## WHAT YOU HAVE TO DO:
Give back the listing underneath, unchanged and complete.

## ENTRIES PROVIDED:
++++++

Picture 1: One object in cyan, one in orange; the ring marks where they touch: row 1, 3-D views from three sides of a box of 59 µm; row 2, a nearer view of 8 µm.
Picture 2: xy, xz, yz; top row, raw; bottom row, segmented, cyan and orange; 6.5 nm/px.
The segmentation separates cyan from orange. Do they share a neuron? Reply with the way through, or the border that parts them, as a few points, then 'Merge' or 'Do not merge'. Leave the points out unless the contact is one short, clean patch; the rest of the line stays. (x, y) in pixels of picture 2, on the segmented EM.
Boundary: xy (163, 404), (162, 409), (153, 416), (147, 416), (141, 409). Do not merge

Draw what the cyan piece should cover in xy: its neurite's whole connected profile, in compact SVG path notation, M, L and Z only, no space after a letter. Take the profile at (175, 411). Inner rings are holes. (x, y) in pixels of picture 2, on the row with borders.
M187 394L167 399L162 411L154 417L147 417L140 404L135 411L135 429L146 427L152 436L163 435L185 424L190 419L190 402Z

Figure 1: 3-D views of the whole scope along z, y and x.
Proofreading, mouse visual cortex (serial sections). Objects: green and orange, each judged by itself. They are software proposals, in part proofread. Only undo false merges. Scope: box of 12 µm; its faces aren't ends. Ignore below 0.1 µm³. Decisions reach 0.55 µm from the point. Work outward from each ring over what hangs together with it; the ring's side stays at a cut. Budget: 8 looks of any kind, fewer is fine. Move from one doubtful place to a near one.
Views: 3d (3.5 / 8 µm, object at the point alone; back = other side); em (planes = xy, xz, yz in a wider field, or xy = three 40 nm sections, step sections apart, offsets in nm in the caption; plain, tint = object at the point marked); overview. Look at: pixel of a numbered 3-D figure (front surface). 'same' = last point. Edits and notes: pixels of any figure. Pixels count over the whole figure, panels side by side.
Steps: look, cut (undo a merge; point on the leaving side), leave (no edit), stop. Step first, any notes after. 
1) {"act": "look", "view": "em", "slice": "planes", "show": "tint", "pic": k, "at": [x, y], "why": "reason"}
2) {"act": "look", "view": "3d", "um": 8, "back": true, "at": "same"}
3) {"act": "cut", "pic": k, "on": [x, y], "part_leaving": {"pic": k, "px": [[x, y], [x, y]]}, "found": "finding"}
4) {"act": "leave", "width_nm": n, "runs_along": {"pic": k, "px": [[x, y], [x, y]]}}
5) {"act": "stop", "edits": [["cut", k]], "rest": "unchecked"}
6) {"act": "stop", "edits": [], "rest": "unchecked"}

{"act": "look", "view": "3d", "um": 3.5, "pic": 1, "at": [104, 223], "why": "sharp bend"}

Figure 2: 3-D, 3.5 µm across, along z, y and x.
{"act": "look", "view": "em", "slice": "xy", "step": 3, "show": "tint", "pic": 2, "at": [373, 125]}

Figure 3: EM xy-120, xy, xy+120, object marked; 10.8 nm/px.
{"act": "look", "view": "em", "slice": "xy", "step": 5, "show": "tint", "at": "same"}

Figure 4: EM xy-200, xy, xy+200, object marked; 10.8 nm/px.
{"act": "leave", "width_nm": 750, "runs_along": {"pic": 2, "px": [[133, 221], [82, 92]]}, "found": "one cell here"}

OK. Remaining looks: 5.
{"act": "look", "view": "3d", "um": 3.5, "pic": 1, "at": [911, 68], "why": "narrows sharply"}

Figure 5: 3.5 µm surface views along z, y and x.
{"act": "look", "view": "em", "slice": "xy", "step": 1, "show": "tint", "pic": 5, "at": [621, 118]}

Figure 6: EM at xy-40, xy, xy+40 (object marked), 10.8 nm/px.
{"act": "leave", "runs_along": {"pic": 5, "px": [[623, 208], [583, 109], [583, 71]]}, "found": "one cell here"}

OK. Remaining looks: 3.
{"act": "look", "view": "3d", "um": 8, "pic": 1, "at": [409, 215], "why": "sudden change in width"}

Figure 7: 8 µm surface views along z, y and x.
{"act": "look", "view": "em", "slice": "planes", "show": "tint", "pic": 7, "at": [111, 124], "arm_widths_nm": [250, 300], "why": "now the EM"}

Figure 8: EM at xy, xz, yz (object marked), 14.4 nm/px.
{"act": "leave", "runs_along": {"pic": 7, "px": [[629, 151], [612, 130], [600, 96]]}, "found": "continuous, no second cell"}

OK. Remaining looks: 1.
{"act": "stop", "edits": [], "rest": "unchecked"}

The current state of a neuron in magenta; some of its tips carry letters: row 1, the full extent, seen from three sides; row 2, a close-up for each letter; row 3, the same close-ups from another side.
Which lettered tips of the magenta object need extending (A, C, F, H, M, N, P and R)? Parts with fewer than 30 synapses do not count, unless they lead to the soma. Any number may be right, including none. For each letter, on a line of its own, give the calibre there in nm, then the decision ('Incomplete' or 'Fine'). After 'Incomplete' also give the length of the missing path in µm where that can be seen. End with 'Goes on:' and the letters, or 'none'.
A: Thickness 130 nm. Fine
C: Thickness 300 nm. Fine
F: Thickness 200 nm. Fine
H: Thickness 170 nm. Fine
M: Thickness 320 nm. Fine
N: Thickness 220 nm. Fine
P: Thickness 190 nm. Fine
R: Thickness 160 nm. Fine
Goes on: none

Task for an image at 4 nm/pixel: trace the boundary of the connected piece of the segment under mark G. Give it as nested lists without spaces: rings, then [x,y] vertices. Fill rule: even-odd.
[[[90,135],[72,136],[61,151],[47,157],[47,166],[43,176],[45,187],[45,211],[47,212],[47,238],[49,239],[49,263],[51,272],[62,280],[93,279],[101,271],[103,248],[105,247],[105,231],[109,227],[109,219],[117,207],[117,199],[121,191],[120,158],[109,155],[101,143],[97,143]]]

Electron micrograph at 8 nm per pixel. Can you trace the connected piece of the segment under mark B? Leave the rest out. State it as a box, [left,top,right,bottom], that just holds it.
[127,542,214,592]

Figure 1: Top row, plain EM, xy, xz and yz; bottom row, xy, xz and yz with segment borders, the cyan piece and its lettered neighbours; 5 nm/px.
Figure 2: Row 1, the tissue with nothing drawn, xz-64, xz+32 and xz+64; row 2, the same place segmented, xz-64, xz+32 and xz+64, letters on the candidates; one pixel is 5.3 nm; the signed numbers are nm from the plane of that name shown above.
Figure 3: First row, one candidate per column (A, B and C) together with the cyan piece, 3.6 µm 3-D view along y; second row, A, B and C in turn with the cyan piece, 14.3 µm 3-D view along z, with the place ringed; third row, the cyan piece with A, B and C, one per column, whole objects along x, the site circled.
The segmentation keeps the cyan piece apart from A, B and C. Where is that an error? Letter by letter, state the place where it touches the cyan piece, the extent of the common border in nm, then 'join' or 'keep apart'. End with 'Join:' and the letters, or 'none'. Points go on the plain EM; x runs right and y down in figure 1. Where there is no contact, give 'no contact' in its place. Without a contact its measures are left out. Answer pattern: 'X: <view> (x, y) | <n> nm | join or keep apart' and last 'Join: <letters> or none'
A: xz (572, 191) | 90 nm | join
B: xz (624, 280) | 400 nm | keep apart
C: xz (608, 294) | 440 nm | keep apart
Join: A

++++++

## OUTPUT OF THE EXERCISE:
Picture 1: One object in cyan, one in orange; the ring marks where they touch: row 1, 3-D views from three sides of a box of 59 µm; row 2, a nearer view of 8 µm.
Picture 2: xy, xz, yz; top row, raw; bottom row, segmented, cyan and orange; 6.5 nm/px.
The segmentation separates cyan from orange. Do they share a neuron? Reply with the way through, or the border that parts them, as a few points, then 'Merge' or 'Do not merge'. Leave the points out unless the contact is one short, clean patch; the rest of the line stays. (x, y) in pixels of picture 2, on the segmented EM.
Boundary: xy (163, 404), (162, 409), (153, 416), (147, 416), (141, 409). Do not merge

Draw what the cyan piece should cover in xy: its neurite's whole connected profile, in compact SVG path notation, M, L and Z only, no space after a letter. Take the profile at (175, 411). Inner rings are holes. (x, y) in pixels of picture 2, on the row with borders.
M187 394L167 399L162 411L154 417L147 417L140 404L135 411L135 429L146 427L152 436L163 435L185 424L190 419L190 402Z

Figure 1: 3-D views of the whole scope along z, y and x.
Proofreading, mouse visual cortex (serial sections). Objects: green and orange, each judged by itself. They are software proposals, in part proofread. Only undo false merges. Scope: box of 12 µm; its faces aren't ends. Ignore below 0.1 µm³. Decisions reach 0.55 µm from the point. Work outward from each ring over what hangs together with it; the ring's side stays at a cut. Budget: 8 looks of any kind, fewer is fine. Move from one doubtful place to a near one.
Views: 3d (3.5 / 8 µm, object at the point alone; back = other side); em (planes = xy, xz, yz in a wider field, or xy = three 40 nm sections, step sections apart, offsets in nm in the caption; plain, tint = object at the point marked); overview. Look at: pixel of a numbered 3-D figure (front surface). 'same' = last point. Edits and notes: pixels of any figure. Pixels count over the whole figure, panels side by side.
Steps: look, cut (undo a merge; point on the leaving side), leave (no edit), stop. Step first, any notes after. 
1) {"act": "look", "view": "em", "slice": "planes", "show": "tint", "pic": k, "at": [x, y], "why": "reason"}
2) {"act": "look", "view": "3d", "um": 8, "back": true, "at": "same"}
3) {"act": "cut", "pic": k, "on": [x, y], "part_leaving": {"pic": k, "px": [[x, y], [x, y]]}, "found": "finding"}
4) {"act": "leave", "width_nm": n, "runs_along": {"pic": k, "px": [[x, y], [x, y]]}}
5) {"act": "stop", "edits": [["cut", k]], "rest": "unchecked"}
6) {"act": "stop", "edits": [], "rest": "unchecked"}

{"act": "look", "view": "3d", "um": 3.5, "pic": 1, "at": [104, 223], "why": "sharp bend"}

Figure 2: 3-D, 3.5 µm across, along z, y and x.
{"act": "look", "view": "em", "slice": "xy", "step": 3, "show": "tint", "pic": 2, "at": [373, 125]}

Figure 3: EM xy-120, xy, xy+120, object marked; 10.8 nm/px.
{"act": "look", "view": "em", "slice": "xy", "step": 5, "show": "tint", "at": "same"}

Figure 4: EM xy-200, xy, xy+200, object marked; 10.8 nm/px.
{"act": "leave", "width_nm": 750, "runs_along": {"pic": 2, "px": [[133, 221], [82, 92]]}, "found": "one cell here"}

OK. Remaining looks: 5.
{"act": "look", "view": "3d", "um": 3.5, "pic": 1, "at": [911, 68], "why": "narrows sharply"}

Figure 5: 3.5 µm surface views along z, y and x.
{"act": "look", "view": "em", "slice": "xy", "step": 1, "show": "tint", "pic": 5, "at": [621, 118]}

Figure 6: EM at xy-40, xy, xy+40 (object marked), 10.8 nm/px.
{"act": "leave", "runs_along": {"pic": 5, "px": [[623, 208], [583, 109], [583, 71]]}, "found": "one cell here"}

OK. Remaining looks: 3.
{"act": "look", "view": "3d", "um": 8, "pic": 1, "at": [409, 215], "why": "sudden change in width"}

Figure 7: 8 µm surface views along z, y and x.
{"act": "look", "view": "em", "slice": "planes", "show": "tint", "pic": 7, "at": [111, 124], "arm_widths_nm": [250, 300], "why": "now the EM"}

Figure 8: EM at xy, xz, yz (object marked), 14.4 nm/px.
{"act": "leave", "runs_along": {"pic": 7, "px": [[629, 151], [612, 130], [600, 96]]}, "found": "continuous, no second cell"}

OK. Remaining looks: 1.
{"act": "stop", "edits": [], "rest": "unchecked"}

The current state of a neuron in magenta; some of its tips carry letters: row 1, the full extent, seen from three sides; row 2, a close-up for each letter; row 3, the same close-ups from another side.
Which lettered tips of the magenta object need extending (A, C, F, H, M, N, P and R)? Parts with fewer than 30 synapses do not count, unless they lead to the soma. Any number may be right, including none. For each letter, on a line of its own, give the calibre there in nm, then the decision ('Incomplete' or 'Fine'). After 'Incomplete' also give the length of the missing path in µm where that can be seen. End with 'Goes on:' and the letters, or 'none'.
A: Thickness 130 nm. Fine
C: Thickness 300 nm. Fine
F: Thickness 200 nm. Fine
H: Thickness 170 nm. Fine
M: Thickness 320 nm. Fine
N: Thickness 220 nm. Fine
P: Thickness 190 nm. Fine
R: Thickness 160 nm. Fine
Goes on: none

Task for an image at 4 nm/pixel: trace the boundary of the connected piece of the segment under mark G. Give it as nested lists without spaces: rings, then [x,y] vertices. Fill rule: even-odd.
[[[90,135],[72,136],[61,151],[47,157],[47,166],[43,176],[45,187],[45,211],[47,212],[47,238],[49,239],[49,263],[51,272],[62,280],[93,279],[101,271],[103,248],[105,247],[105,231],[109,227],[109,219],[117,207],[117,199],[121,191],[120,158],[109,155],[101,143],[97,143]]]

Electron micrograph at 8 nm per pixel. Can you trace the connected piece of the segment under mark B? Leave the rest out. State it as a box, [left,top,right,bottom], that just holds it.
[127,542,214,592]

Figure 1: Top row, plain EM, xy, xz and yz; bottom row, xy, xz and yz with segment borders, the cyan piece and its lettered neighbours; 5 nm/px.
Figure 2: Row 1, the tissue with nothing drawn, xz-64, xz+32 and xz+64; row 2, the same place segmented, xz-64, xz+32 and xz+64, letters on the candidates; one pixel is 5.3 nm; the signed numbers are nm from the plane of that name shown above.
Figure 3: First row, one candidate per column (A, B and C) together with the cyan piece, 3.6 µm 3-D view along y; second row, A, B and C in turn with the cyan piece, 14.3 µm 3-D view along z, with the place ringed; third row, the cyan piece with A, B and C, one per column, whole objects along x, the site circled.
The segmentation keeps the cyan piece apart from A, B and C. Where is that an error? Letter by letter, state the place where it touches the cyan piece, the extent of the common border in nm, then 'join' or 'keep apart'. End with 'Join:' and the letters, or 'none'. Points go on the plain EM; x runs right and y down in figure 1. Where there is no contact, give 'no contact' in its place. Without a contact its measures are left out. Answer pattern: 'X: <view> (x, y) | <n> nm | join or keep apart' and last 'Join: <letters> or none'
A: xz (572, 191) | 90 nm | join
B: xz (624, 280) | 400 nm | keep apart
C: xz (608, 294) | 440 nm | keep apart
Join: A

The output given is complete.